The predict() function can provide prediction standard errors for the linear predictor, with se.fit, but those are only half the story when predicting new data. The standard errors only include the uncertainty information about the linear predictor curve. For full prediction uncertainty, we need to take the observation variation into account, which lm() estimated via the variance of the residuals. Since the residuals for new observations is assumed to be conditionally independent of the predictor curve, the prediction variance can be estimated as the sum of the square of the prediction standard error and the residual variance, if the degrees of freedom is large. For the help text for lm() we see that when se.fit=TRUE, the output list contains the elements

  • fit: vector or matrix (depending on the interval argument)
  • se.fit: standard error of predicted means
  • residual.scale: residual standard deviations
  • df: degrees of freedom for residual
# When creating a tibble, the construct can use variables defined
# first in the later variables; here we use x when constructing y:
df <- tibble(x = rnorm(10),
             y = 2 + x + rnorm(10, sd = 0.1))
# Estimate a model:
fit <- lm(y ~ x, data = df)
# Compute prediction mean and standard deviations and add to df_pred:
df_pred <- data.frame(x = seq(-2, 2, length.out = 100))
pred <- predict(fit, newdata = df_pred, se.fit = TRUE)
df_pred <- df_pred %>%
  mutate(mean = pred$fit,
         se.fit = pred$se.fit,
         sd = sqrt(pred$se.fit^2 + pred$residual.scale^2))
ggplot(df_pred) +
  geom_line(aes(x, se.fit, colour = "se.fit")) +
  geom_line(aes(x, sd, colour = "sd")) +
  ylab("Std. deviations")

If we also ask for prediction intervals, we need to modify the code a bit. From comparing the interval width results from predict() with those from an interval assuming t-distributions, we see that they are identical up to floating point accuracy.
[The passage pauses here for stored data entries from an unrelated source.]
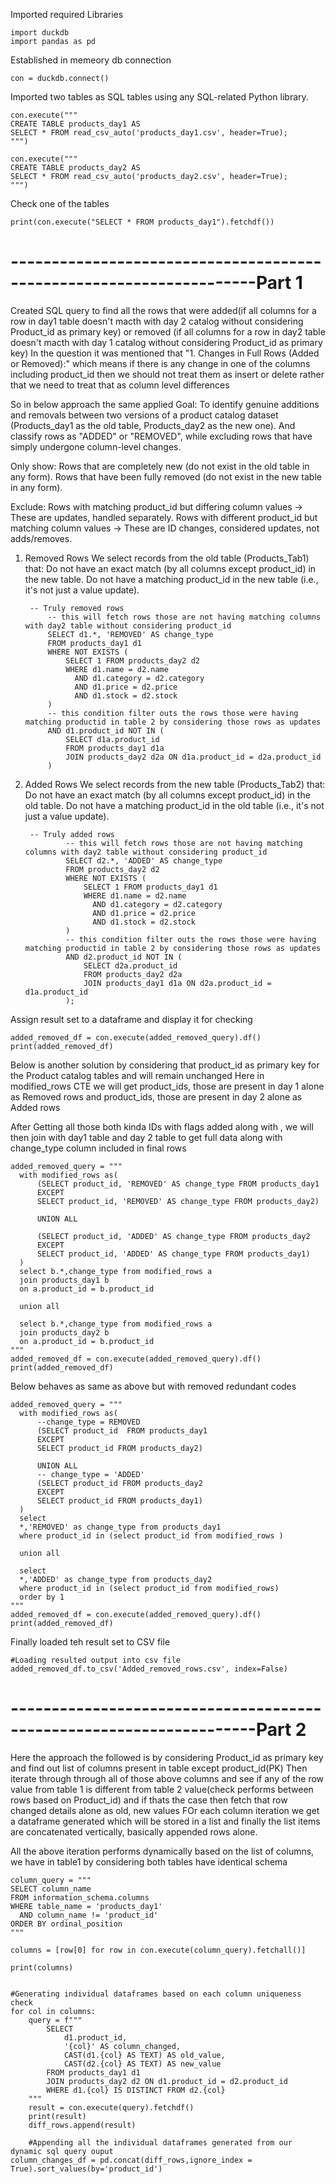 Imported required Libraries

    import duckdb
    import pandas as pd

Established in memeory db connection
    
    con = duckdb.connect()

Imported two tables as SQL tables using any SQL-related Python library.
  
    con.execute("""
    CREATE TABLE products_day1 AS
    SELECT * FROM read_csv_auto('products_day1.csv', header=True);
    """)
    
    con.execute("""
    CREATE TABLE products_day2 AS
    SELECT * FROM read_csv_auto('products_day2.csv', header=True);
    """)

Check one of the tables
    
    print(con.execute("SELECT * FROM products_day1").fetchdf())

#  --------------------------------------------------------------------Part 1

Created SQL query to find all the rows that were 
  added(if all columns for a row in day1 table doesn't macth with day 2 catalog without considering Product_id as primary key) or 
  removed (if all columns for a row in day2 table doesn't macth with day 1 catalog without considering Product_id as primary key)
  In the question it was mentioned that "1. Changes in Full Rows (Added or Removed):" which means if there is any change in one of the columns including product_id then we should not treat them as insert or delete 
  rather that we need to treat that as column level differences

So in below approach the same applied 
  Goal: To identify genuine additions and removals between two versions of a product catalog dataset (Products_day1 as the old table, Products_day2 as the new one). 
    And classify rows as "ADDED" or "REMOVED", while excluding rows that have simply undergone column-level changes.

Only show:
  Rows that are completely new (do not exist in the old table in any form).
  Rows that have been fully removed (do not exist in the new table in any form).

Exclude:
  Rows with matching product_id but differing column values → These are updates, handled separately.
  Rows with different product_id but matching column values → These are ID changes, considered updates, not adds/removes.

1. Removed Rows
  We select records from the old table (Products_Tab1) that:
  Do not have an exact match (by all columns except product_id) in the new table.
  Do not have a matching product_id in the new table (i.e., it's not just a value update).

        -- Truly removed rows
            -- this will fetch rows those are not having matching columns with day2 table without considering product_id
            SELECT d1.*, 'REMOVED' AS change_type
            FROM products_day1 d1
            WHERE NOT EXISTS (
                SELECT 1 FROM products_day2 d2
                WHERE d1.name = d2.name
                  AND d1.category = d2.category
                  AND d1.price = d2.price
                  AND d1.stock = d2.stock
            )
            -- this condition filter outs the rows those were having matching productid in table 2 by considering those rows as updates
            AND d1.product_id NOT IN (
                SELECT d1a.product_id
                FROM products_day1 d1a
                JOIN products_day2 d2a ON d1a.product_id = d2a.product_id
            )

2. Added Rows
   We select records from the new table (Products_Tab2) that:
   Do not have an exact match (by all columns except product_id) in the old table.
   Do not have a matching product_id in the old table (i.e., it's not just a value update).

        -- Truly added rows
                -- this will fetch rows those are not having matching columns with day2 table without considering product_id
                SELECT d2.*, 'ADDED' AS change_type
                FROM products_day2 d2
                WHERE NOT EXISTS (
                    SELECT 1 FROM products_day1 d1
                    WHERE d1.name = d2.name
                      AND d1.category = d2.category
                      AND d1.price = d2.price
                      AND d1.stock = d2.stock
                )
                -- this condition filter outs the rows those were having matching productid in table 2 by considering those rows as updates
                AND d2.product_id NOT IN (
                    SELECT d2a.product_id
                    FROM products_day2 d2a
                    JOIN products_day1 d1a ON d2a.product_id = d1a.product_id
                );


Assign result set to a dataframe and display it for checking

    added_removed_df = con.execute(added_removed_query).df()
    print(added_removed_df)

Below is another solution by considering that product_id as primary key for the Product catalog tables and will remain unchanged
Here in modified_rows CTE 
we will get product_ids, those are present in day 1 alone as Removed rows and 
product_ids, those are present in day 2 alone as Added rows 

After Getting all those both kinda IDs with flags added along with , we will then join with day1 table and day 2 table to get full data along with change_type column included in final rows

    added_removed_query = """
      with modified_rows as(
          (SELECT product_id, 'REMOVED' AS change_type FROM products_day1
          EXCEPT
          SELECT product_id, 'REMOVED' AS change_type FROM products_day2)

          UNION ALL

          (SELECT product_id, 'ADDED' AS change_type FROM products_day2
          EXCEPT
          SELECT product_id, 'ADDED' AS change_type FROM products_day1)
      )
      select b.*,change_type from modified_rows a
      join products_day1 b
      on a.product_id = b.product_id

      union all

      select b.*,change_type from modified_rows a
      join products_day2 b
      on a.product_id = b.product_id
    """
    added_removed_df = con.execute(added_removed_query).df()
    print(added_removed_df)

Below behaves as same as above but with removed redundant codes

    added_removed_query = """
      with modified_rows as(
          --change_type = REMOVED
          (SELECT product_id  FROM products_day1
          EXCEPT
          SELECT product_id FROM products_day2)

          UNION ALL
          -- change_type = 'ADDED'
          (SELECT product_id FROM products_day2
          EXCEPT
          SELECT product_id FROM products_day1)
      )
      select
      *,'REMOVED' as change_type from products_day1
      where product_id in (select product_id from modified_rows )

      union all

      select
      *,'ADDED' as change_type from products_day2
      where product_id in (select product_id from modified_rows)
      order by 1
    """
    added_removed_df = con.execute(added_removed_query).df()
    print(added_removed_df)

Finally loaded teh result set to CSV file

    #Loading resulted output into csv file
    added_removed_df.to_csv('Added_removed_rows.csv', index=False)

#  --------------------------------------------------------------------Part 2
Here the approach the followed is by considering Product_id as primary key and find out list of columns present in table except product_id(PK)
Then iterate through through all of those above columns and see if any of the row value from table 1 is different from table 2 value(check performs between rows based on Product_id)  and if thats the case then fetch that row changed details alone as old, new values
FOr each column iteration we get a dataframe generated which will be stored in a list and finally the list items are concatenated vertically, basically appended rows alone.

All the above iteration performs dynamically based on the list of columns, we have in table1 by considering both tables have identical schema

    column_query = """
    SELECT column_name
    FROM information_schema.columns
    WHERE table_name = 'products_day1'
      AND column_name != 'product_id'
    ORDER BY ordinal_position
    """
    
    columns = [row[0] for row in con.execute(column_query).fetchall()]
    
    print(columns)
    

    #Generating individual dataframes based on each column uniqueness check
    for col in columns:
        query = f"""
            SELECT
                d1.product_id,
                '{col}' AS column_changed,
                CAST(d1.{col} AS TEXT) AS old_value,
                CAST(d2.{col} AS TEXT) AS new_value
            FROM products_day1 d1
            JOIN products_day2 d2 ON d1.product_id = d2.product_id
            WHERE d1.{col} IS DISTINCT FROM d2.{col}
        """
        result = con.execute(query).fetchdf()
        print(result)
        diff_rows.append(result)

        #Appending all the individual dataframes generated from our dynamic sql query ouput
    column_changes_df = pd.concat(diff_rows,ignore_index = True).sort_values(by='product_id')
# Compute prediction mean and standard deviations and add to df_pred:
df_pred <- data.frame(x = seq(-2, 2, length.out = 100))
pred <- predict(fit, newdata = df_pred, se.fit = TRUE, interval = "prediction")
df_pred <- df_pred %>%
  mutate(mean = pred$fit[, "fit"],
         lwr = pred$fit[, "lwr"],
         upr = pred$fit[, "upr"],
         se.fit = pred$se.fit,
         sd = sqrt(pred$se.fit^2 + pred$residual.scale^2))
ggplot(df_pred) +
  geom_line(aes(x, upr - lwr - (qt(0.975, pred$df) - qt(0.025, pred$df)) * sd)) +
  ylab("Interval width difference") +
  xlab("x")

Handling non-Gaussian precipitation

While the assessment methods requested in the project description are valid for non-Gaussian predictions, the non-Gaussianity of the precipitation data is still very noticeable on the monthly average scale. An effect of this is that the constant variance assumption of a basic lm() model isn’t a good fit to the data. To improve this, you can take the square root of the monthly averages before applying the modelling in part 2. You may also do all the model and prediction assessment on this square-root version of the data.